Dr. Evans’ investigations into the mechanism of poxvirus recombination led to the isolation of a vaccinia virus enzyme that catalyzes recombination reactions in vitro. This method has been patented in the USA, Europe, and Asia and is sold under license to Clontech-Takara as InFusion® kits. This “recombineering” technology has found its greatest application as a tool for high-throughput cloning of PCR-amplified DNA.

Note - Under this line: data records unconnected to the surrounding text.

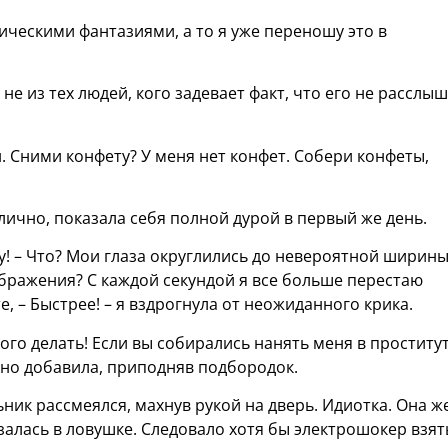
тическими фантазиями, а то я уже переношу это в
н не из тех людей, кого задевает факт, что его не расслы
н. Сними конфету? У меня нет конфет. Собери конфеты,
отлично, показала себя полной дурой в первый же день.
ту! – Что? Мои глаза округлились до невероятной ширины
ображения? С каждой секундой я все больше перестаю
, – Быстрее! – я вздрогнула от неожиданного крика.
этого делать! Если вы собирались нанять меня в проститут
енно добавила, приподняв подбородок.
ник рассмеялся, махнув рукой на дверь. Идиотка. Она ж
залась в ловушке. Следовало хотя бы электрошокер взят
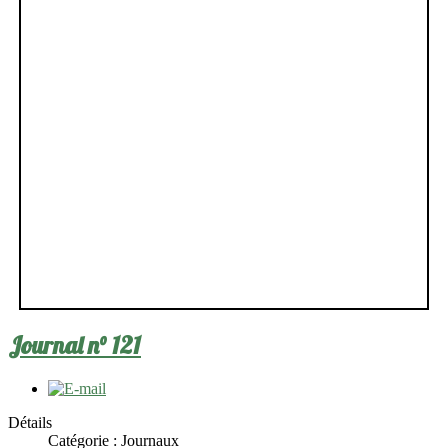
Journal n° 121
Détails
Catégorie :
Journaux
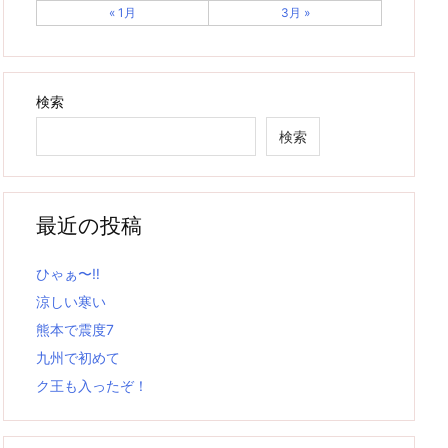
« 1月
3月 »
検索
検索
最近の投稿
ひゃぁ〜‼
涼しい寒い
熊本で震度7
九州で初めて
ク王も入ったぞ！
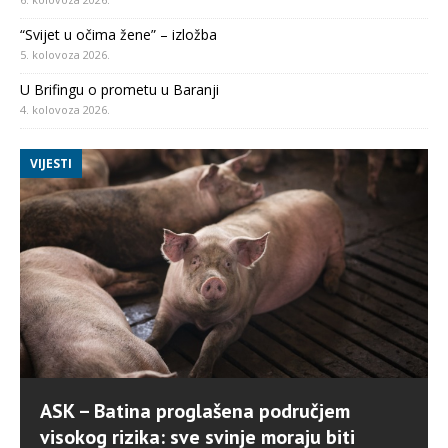
“Svijet u očima žene” – izložba
5. kolovoza 2026.
U Brifingu o prometu u Baranji
4. kolovoza 2026.
VIJESTI
ASK – Batina proglašena područjem
visokog rizika: sve svinje moraju biti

Dr. Evans obtained his Ph.D. from the University of Alberta in 1982 and, after post-doctoral studies in Berkeley and Harvard, joined the Faculty of the University of Guelph in 1987. He assumed the Chair of the Department of Molecular Biology & Genetics in 1998 and served in that position until moving to the University of Alberta in 2003 to become Chair of the Medical Microbiology & Immunology Department. From 2009-12 he also served as Head of the School of Molecular Medicine. At the University of Alberta he has recruited 10 new Faculty and Faculty Service Officers to date (including Dr. M. Houghton, the new Canada Excellence Research Chair in Virology) and led a pan-provincial application to the CFI that resulted in the 2006 award of $24.9 million for a project entitled the “Alberta Institute for Viral Immunology”. In 2010 the University of Alberta was given a gift of $25 million to support additional research in virology and Dr. Evans currently serves as the associate director in the Li Ka Shing Institute of Virology. He has accumulated many years of service on NSERC and CIHR panels, including over a decade of service on “Virology and Viral Pathogenesis”, served on several NIH panels, and is a voting member on the WHO smallpox scientific advisory committee. Most recently he has been involved in creating two small biotech companies to commercialize discoveries coming from the Institute of Virology.
About Dr. Johnston
Dr. Johnston received a BSc degree (1975) from the University of Victoria and his PhD (1980) and postdoctoral training from Stanford University in California. He has been a faculty member of the University of Calgary since 1984, where he was recruited with funding from the Alberta Heritage Foundation for Medical Research. He was appointed for 10 years as the Terry Fox Professor for Cancer Research at the University of Calgary together with the positions of Director of the Southern Alberta Cancer Research Centre and Associate Director of Research at the Tom Baker Cancer Centre. He was then appointed as the Associate Vice-President of Research for the University of Calgary and subsequently as President of Genome Prairie and Genome Alberta (a not-for-profit corporation dedicated to genomics research as part of the Genome Canada program). In 2006, he returned to his academic position full-time at the University of Calgary in the Departments of Oncology, plus Biochemistry and Molecular Biology. Currently, he also holds three roles as General Secretary for the Canadian Society for Molecular Biosciences, as Director of the Alberta Cancer Research Tumour Bank and Biorepository, and as Director of the University of Calgary’s Master in Biomedical Technology Graduate Program. Dr. Johnston’s research focuses on cancer genomics and promising, novel viral therapies for cancer.